BEGIN AVAILABLE DATA

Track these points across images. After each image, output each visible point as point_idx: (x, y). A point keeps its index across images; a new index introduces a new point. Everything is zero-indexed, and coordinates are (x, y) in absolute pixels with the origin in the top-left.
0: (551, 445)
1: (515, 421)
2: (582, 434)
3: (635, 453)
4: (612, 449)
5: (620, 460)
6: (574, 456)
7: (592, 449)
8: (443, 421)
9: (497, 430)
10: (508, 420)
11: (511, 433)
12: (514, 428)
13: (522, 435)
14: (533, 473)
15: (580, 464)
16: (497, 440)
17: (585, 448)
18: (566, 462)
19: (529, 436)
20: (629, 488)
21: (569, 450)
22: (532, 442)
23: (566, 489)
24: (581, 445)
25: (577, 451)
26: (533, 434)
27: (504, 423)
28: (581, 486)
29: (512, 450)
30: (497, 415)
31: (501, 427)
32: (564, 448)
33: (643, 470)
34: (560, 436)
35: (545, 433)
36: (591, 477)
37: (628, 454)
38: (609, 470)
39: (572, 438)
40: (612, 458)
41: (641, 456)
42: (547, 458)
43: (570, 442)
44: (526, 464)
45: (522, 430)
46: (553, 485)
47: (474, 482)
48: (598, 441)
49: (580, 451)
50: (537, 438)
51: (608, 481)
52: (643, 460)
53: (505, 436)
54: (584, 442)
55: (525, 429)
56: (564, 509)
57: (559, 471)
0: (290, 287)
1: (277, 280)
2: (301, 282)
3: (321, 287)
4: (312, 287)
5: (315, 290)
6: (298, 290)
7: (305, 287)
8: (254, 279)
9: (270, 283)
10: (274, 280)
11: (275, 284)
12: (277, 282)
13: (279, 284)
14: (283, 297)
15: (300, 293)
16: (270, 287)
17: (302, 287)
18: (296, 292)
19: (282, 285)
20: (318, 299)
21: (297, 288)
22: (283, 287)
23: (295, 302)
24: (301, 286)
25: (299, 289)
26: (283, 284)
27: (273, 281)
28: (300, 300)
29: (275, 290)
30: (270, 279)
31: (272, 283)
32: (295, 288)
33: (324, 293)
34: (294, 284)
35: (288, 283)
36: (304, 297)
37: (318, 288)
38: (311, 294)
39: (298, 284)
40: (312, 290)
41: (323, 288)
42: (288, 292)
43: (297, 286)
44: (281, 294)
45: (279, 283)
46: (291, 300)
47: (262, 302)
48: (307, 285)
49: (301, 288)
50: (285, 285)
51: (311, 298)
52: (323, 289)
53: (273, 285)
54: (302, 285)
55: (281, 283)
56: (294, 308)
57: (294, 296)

END AVAILABLE DATA
BEGIN AVAILABLE DATA

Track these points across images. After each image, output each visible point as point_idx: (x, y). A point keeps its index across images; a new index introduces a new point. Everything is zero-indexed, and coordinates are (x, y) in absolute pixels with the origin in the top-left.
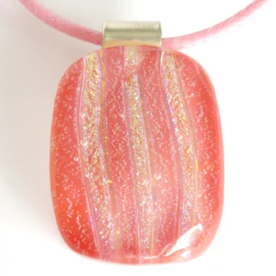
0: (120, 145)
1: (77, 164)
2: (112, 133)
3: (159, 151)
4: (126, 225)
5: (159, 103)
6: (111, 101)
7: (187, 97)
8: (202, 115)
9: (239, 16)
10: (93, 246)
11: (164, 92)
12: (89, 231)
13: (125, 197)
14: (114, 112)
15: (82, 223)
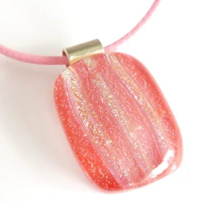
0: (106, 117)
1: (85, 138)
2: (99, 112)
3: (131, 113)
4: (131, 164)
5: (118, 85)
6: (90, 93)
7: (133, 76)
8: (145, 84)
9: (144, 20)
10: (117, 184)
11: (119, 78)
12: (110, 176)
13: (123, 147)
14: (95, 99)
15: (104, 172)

END AVAILABLE DATA
BEGIN AVAILABLE DATA

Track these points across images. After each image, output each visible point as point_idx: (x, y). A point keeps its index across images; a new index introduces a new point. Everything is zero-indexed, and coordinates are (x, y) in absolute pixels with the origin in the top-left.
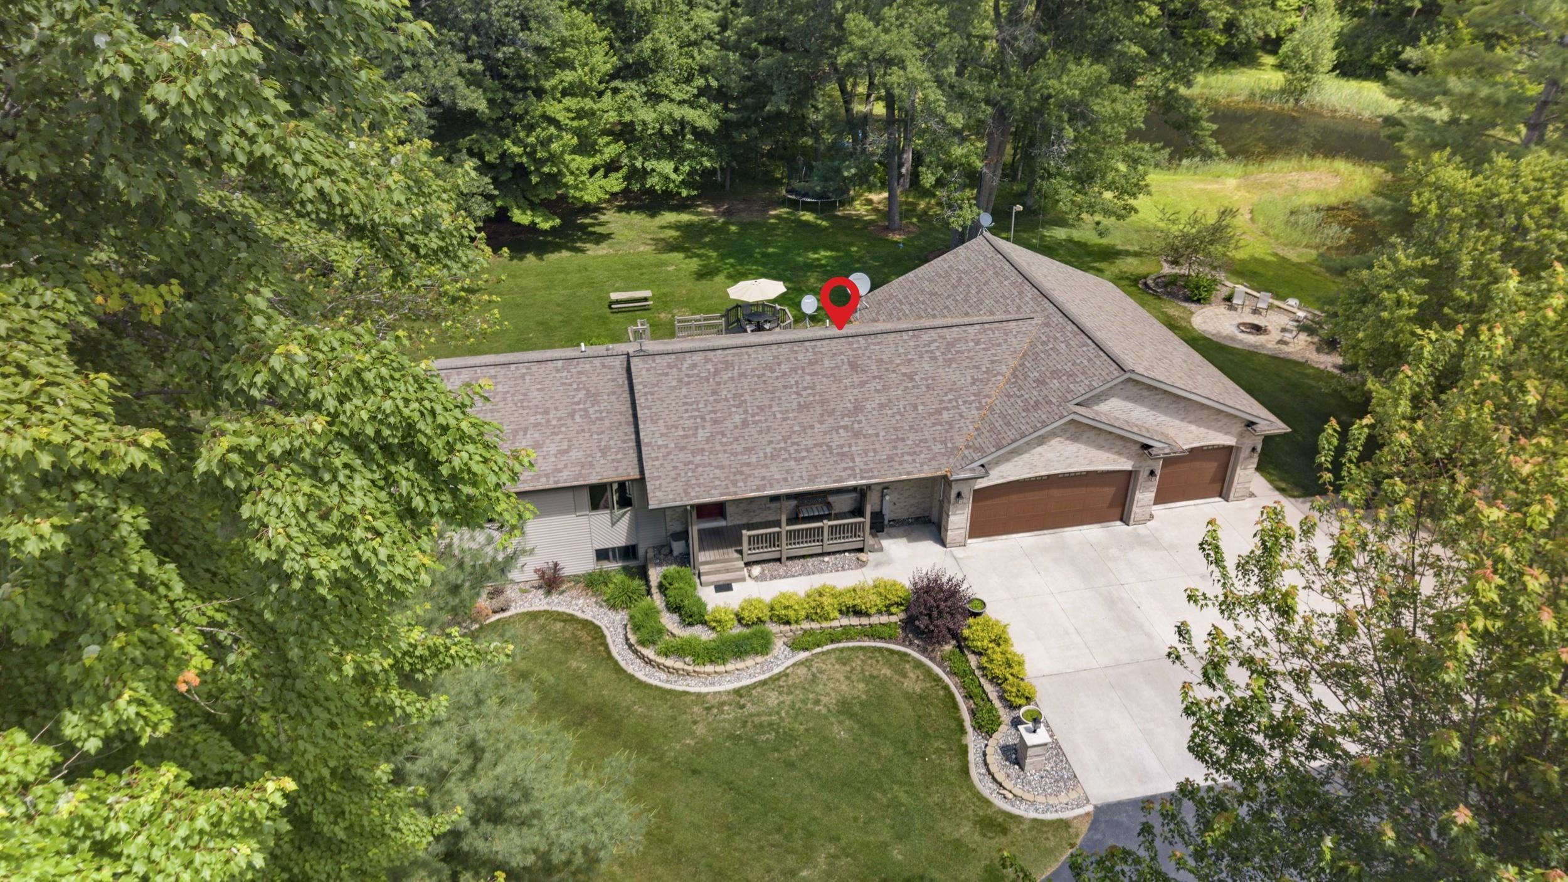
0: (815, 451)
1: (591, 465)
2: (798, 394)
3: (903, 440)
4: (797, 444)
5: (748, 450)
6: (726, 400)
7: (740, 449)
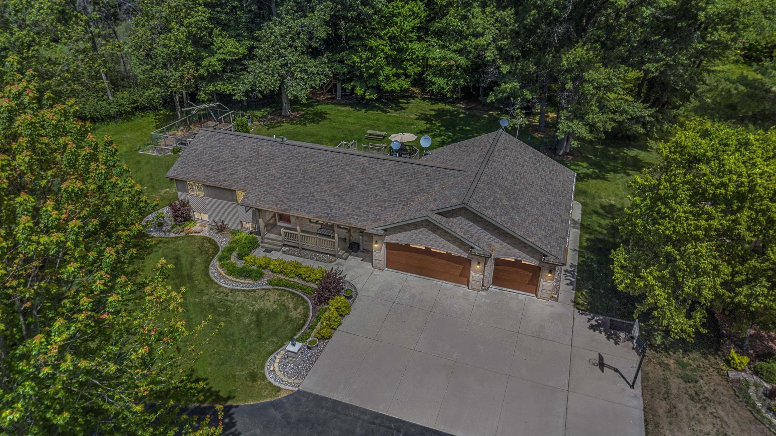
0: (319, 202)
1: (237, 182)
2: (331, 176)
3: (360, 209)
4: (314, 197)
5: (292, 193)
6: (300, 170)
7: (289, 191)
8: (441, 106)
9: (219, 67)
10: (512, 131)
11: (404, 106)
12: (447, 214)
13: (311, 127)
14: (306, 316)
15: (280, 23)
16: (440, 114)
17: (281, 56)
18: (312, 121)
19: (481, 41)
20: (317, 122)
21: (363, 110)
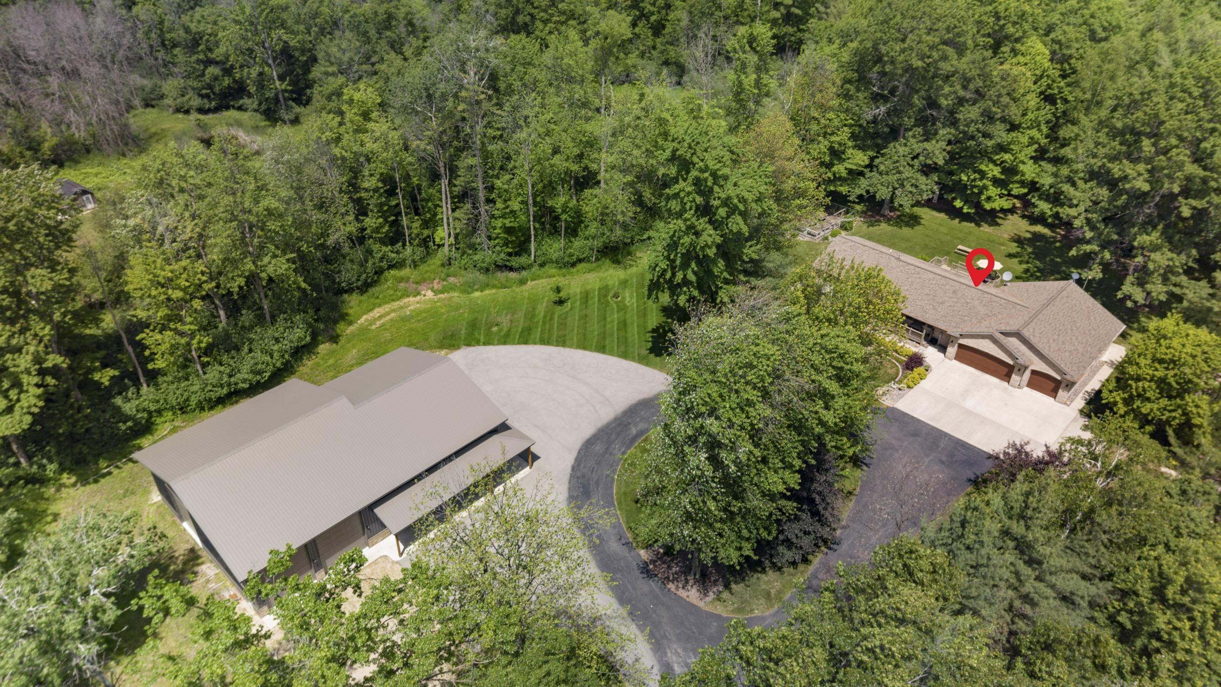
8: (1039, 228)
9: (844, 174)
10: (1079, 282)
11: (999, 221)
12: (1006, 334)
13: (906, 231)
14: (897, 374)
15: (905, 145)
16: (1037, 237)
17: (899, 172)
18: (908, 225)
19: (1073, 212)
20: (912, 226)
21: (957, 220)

END AVAILABLE DATA

◆ **EXERCISE INSTRUCTIONS**
Change "(440, 114)" to "(440, 118)" in the data, starting with the line with "8: (441, 106)" and going on through the line with "12: (1006, 334)", and write out those lines with everything else unchanged. Leave the pictures out of your answer.

◆ **ANSWER TO THE EXERCISE**
8: (441, 106)
9: (219, 67)
10: (512, 131)
11: (404, 106)
12: (447, 214)
13: (311, 127)
14: (306, 316)
15: (280, 23)
16: (440, 118)
17: (281, 56)
18: (312, 121)
19: (481, 41)
20: (317, 122)
21: (363, 110)
8: (1039, 228)
9: (844, 174)
10: (1079, 282)
11: (999, 221)
12: (1006, 334)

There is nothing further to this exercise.